Эти слова вернули меня к действительности.
— А! Тем лучше… тем лучше!
— Это ты помог ему, Фриц.
— Как я? Я ничего не предписывал ему.
— Ну, так что же? Ты был тут.
— Ты шутишь, Гедеон; что значит мое присутствие, раз я ничего не предписываю больному?
— Ты ему приносишь счастье.
Я пристально взглянул ему в глаза; он не смеялся.
— Да, Фриц, ты приносишь счастье; прошлые годы у нашего господина после первого припадка на следующий день бывал второй, потом третий, четвертый. Ты мешаешь этому, останавливаешь болезнь. Это ясно.
— Не очень, Спервер; напротив, я нахожу, что это очень неясно.
— Поживешь — научишься, — возразил Спервер. — Знай, Фриц, что есть люди, которые приносят счастье и другие, которые приносят несчастье. Например, Кнапвурст всегда приносит мне несчастье. Каждый раз, как я встречаю его, отправляясь на охоту, я уверен, что случится что-нибудь: или мое ружье даст осечку, или я вывихну себе ногу, или кабан разорвет собаку… Зная это, я и стараюсь отправиться пораньше, пока малый, который спит, как сурок, не откроет глаза; или выхожу задней дверью. Понимаешь?

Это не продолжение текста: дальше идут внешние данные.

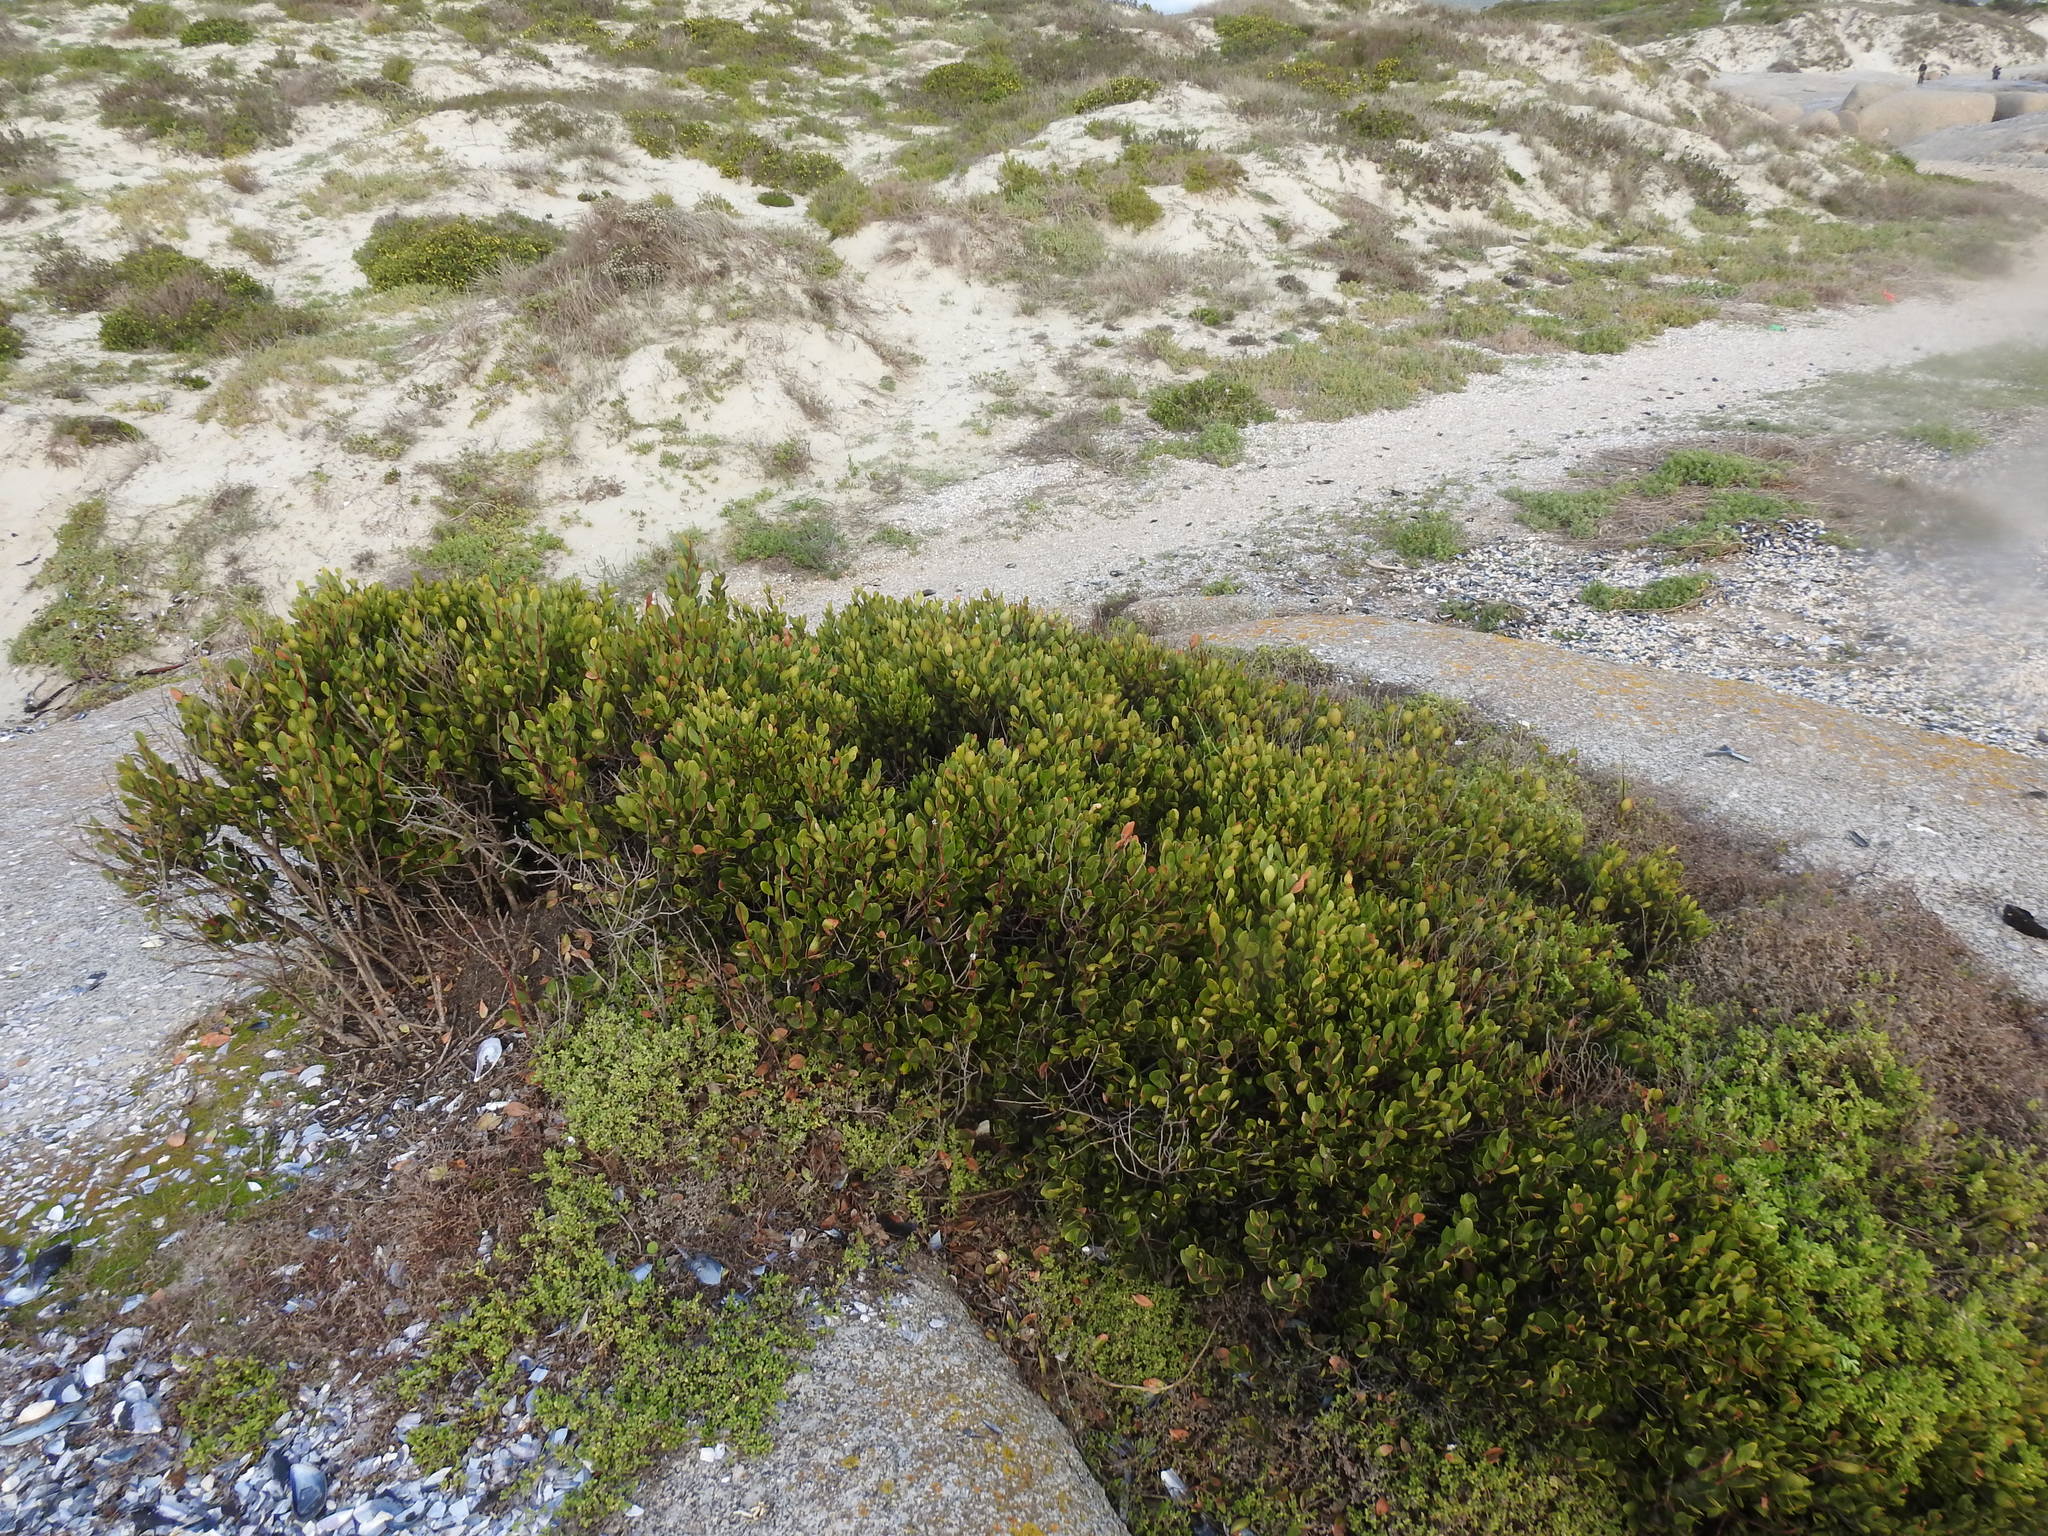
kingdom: Plantae
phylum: Tracheophyta
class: Magnoliopsida
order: Ericales
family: Ebenaceae
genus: Euclea
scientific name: Euclea racemosa
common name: Dune guarri
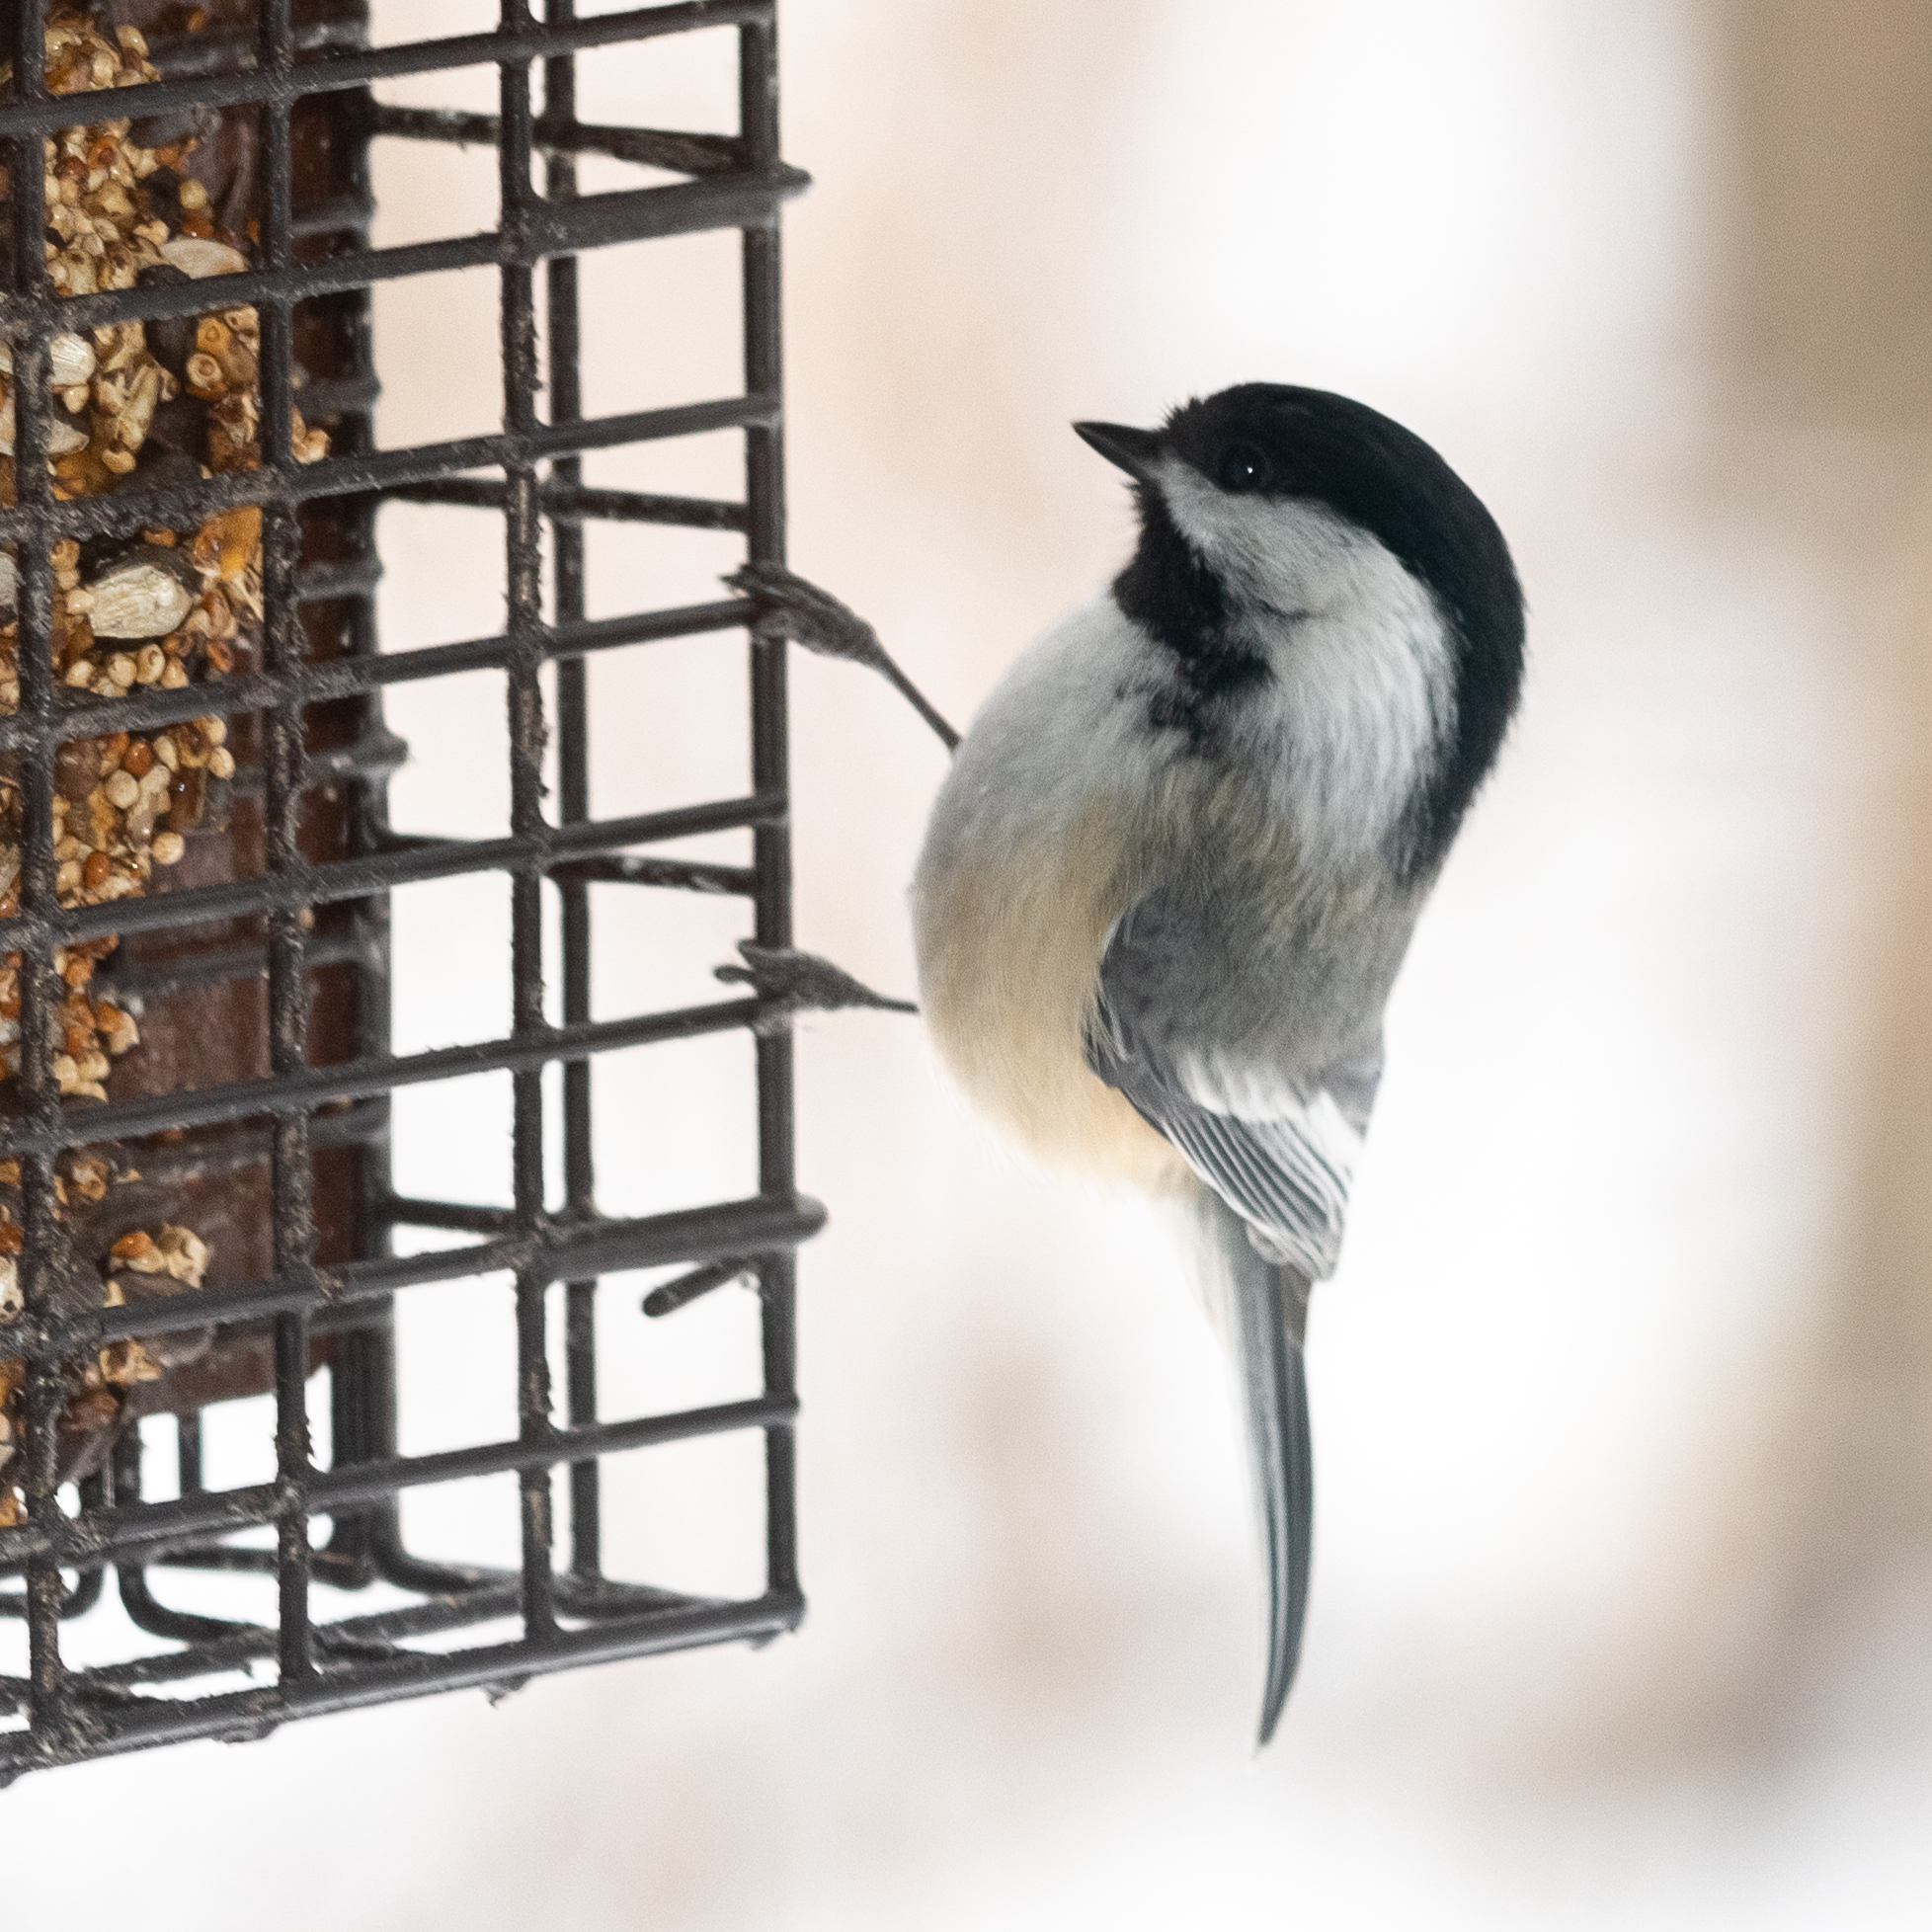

— Понимаю очень хорошо; но твои мысли мне кажутся очень странными, Гедеон.
— Ты, Фриц, — продолжал он, не слушая меня, — ты славный, достойный малый; небо осыпало твою голову бесчисленными благодеяниями; достаточно увидеть твое хорошее лицо, твой откровенный взгляд, твою улыбку, полную доброты, чтобы на сердце стало радостно… Положительно, ты приносишь счастье людям… я всегда говорил это… а доказательство… хочешь доказательство?
— Да, черт возьми! Мне хотелось бы узнать, какие добродетели скрываются в моей особе.
— Ну, так взгляни туда, — сказал он, хватая меня за руку.
Он показал мне на холм, находившийся от замка на расстоянии двух выстрелов из карабина.
— Видишь ты вон ту скалу, занесенную снегом?
— Отлично вижу.
— Посмотри вокруг… ты ничего не видишь?
— Ничего.
— Черт возьми! Это очень просто — ты прогнал «Чуму». Каждый год, при втором припадке, ее видели там, сидящую на корточках. Ночью она разводила огонь, грелась и варила коренья. Проклятие! Сегодня утром, первое, что я сделал — влез сюда. Я подымаюсь на сигнальную башенку, смотрю: ушла, старая негодяйка! Напрасно я прикладываю руку к глазам, смотрю направо, налево, вверх, вниз, на равнину, на гору — ничего, ничего! Она почуяла тебя, это верно.